Another risk to consumers from the explosion in global online payments is that their data could become a product to be sold on. McKinsey suggests that “where private and SME customers are using ecosystems that use cross-offerings or data to drive revenues. Services that can use data to generate insights into consumer and corporate purchasing behaviour, and couple these insights with supplemental data, can provide better services to customers; but they can also go a step further by capturing new opportunities to extract value through the monetisation of the data itself.” Data protection concerns may cause some consumers to move towards service offerings by banks, which promise strong data protection.

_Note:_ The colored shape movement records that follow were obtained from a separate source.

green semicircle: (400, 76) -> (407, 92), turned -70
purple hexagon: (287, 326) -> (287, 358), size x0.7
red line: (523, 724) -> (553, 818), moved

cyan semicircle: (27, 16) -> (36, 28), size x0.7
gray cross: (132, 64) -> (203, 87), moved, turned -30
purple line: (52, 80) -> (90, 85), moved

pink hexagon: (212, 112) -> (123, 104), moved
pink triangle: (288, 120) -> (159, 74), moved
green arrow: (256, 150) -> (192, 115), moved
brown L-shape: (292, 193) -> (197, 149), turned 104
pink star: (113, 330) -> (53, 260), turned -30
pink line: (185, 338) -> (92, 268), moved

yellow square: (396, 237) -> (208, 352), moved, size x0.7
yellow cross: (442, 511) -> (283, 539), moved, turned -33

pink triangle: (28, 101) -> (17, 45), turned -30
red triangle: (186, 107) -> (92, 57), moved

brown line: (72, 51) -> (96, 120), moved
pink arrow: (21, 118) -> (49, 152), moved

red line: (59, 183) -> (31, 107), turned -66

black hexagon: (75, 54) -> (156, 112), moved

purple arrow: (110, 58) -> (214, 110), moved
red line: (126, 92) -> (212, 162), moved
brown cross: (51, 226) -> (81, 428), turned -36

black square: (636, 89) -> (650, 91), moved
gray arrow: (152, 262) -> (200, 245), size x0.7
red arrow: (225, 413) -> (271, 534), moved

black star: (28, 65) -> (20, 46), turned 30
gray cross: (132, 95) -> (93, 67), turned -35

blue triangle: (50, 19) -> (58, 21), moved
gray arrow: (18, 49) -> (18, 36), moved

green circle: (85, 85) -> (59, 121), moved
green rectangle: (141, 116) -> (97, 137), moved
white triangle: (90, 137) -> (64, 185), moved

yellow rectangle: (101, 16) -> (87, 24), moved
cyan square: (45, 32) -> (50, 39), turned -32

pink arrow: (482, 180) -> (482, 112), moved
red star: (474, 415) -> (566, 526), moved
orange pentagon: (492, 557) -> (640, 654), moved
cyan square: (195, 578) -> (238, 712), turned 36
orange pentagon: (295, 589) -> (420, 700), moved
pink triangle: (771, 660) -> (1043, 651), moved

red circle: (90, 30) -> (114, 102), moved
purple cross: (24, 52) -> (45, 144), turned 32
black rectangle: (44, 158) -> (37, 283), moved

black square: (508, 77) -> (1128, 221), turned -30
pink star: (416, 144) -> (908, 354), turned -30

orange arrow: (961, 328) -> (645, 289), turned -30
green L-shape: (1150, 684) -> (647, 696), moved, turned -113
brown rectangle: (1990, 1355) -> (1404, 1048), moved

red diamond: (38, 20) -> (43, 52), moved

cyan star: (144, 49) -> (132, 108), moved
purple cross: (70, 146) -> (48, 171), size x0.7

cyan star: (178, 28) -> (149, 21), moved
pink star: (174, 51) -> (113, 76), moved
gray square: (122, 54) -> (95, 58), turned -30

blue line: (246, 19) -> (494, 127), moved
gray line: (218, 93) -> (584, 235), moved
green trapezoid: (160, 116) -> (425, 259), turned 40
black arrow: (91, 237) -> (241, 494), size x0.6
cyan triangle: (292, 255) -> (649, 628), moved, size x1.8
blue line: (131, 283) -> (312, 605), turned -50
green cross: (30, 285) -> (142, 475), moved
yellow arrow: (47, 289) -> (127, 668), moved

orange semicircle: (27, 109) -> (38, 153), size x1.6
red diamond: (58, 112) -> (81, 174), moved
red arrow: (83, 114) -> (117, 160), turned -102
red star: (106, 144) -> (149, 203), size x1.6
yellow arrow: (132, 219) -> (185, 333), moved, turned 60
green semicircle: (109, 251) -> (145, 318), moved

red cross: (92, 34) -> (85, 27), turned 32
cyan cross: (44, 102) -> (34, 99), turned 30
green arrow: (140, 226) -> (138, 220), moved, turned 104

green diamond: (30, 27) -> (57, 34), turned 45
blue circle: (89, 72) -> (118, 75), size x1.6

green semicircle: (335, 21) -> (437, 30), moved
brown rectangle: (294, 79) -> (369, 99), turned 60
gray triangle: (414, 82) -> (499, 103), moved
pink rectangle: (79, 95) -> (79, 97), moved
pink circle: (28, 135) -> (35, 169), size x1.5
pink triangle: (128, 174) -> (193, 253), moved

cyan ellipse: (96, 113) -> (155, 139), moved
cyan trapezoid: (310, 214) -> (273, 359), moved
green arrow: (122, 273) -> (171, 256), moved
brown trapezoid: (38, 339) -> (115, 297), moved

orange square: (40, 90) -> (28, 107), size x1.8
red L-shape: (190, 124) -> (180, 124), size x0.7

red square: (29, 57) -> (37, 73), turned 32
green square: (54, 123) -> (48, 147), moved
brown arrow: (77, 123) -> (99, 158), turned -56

Yet the reason that monetisation of data is seen as potentially necessary for some cross-border payment providers to make a profit is that the margins from such services are expected to crash. McKinsey predicts that “By 2025, per-transaction pricing for cross-border payments will have eroded to a fraction of their historic levels, even for large value transactions, making low single-digit dollar transactions a likely outcome.” As cross-border payments become cheaper, their volume is likely to increase, while purchasing services and goods internationally is likely to become more attractive to consumers.

The growth in demand for cross-currency consumer payments looks set to continue for the foreseeable future. As new technologies arise to make the process of international payments cheaper and easier, banks will have to adapt quickly to provide their customers with the sort of secure, cheap, easy-to-use cross-currency payment methods that consumers want.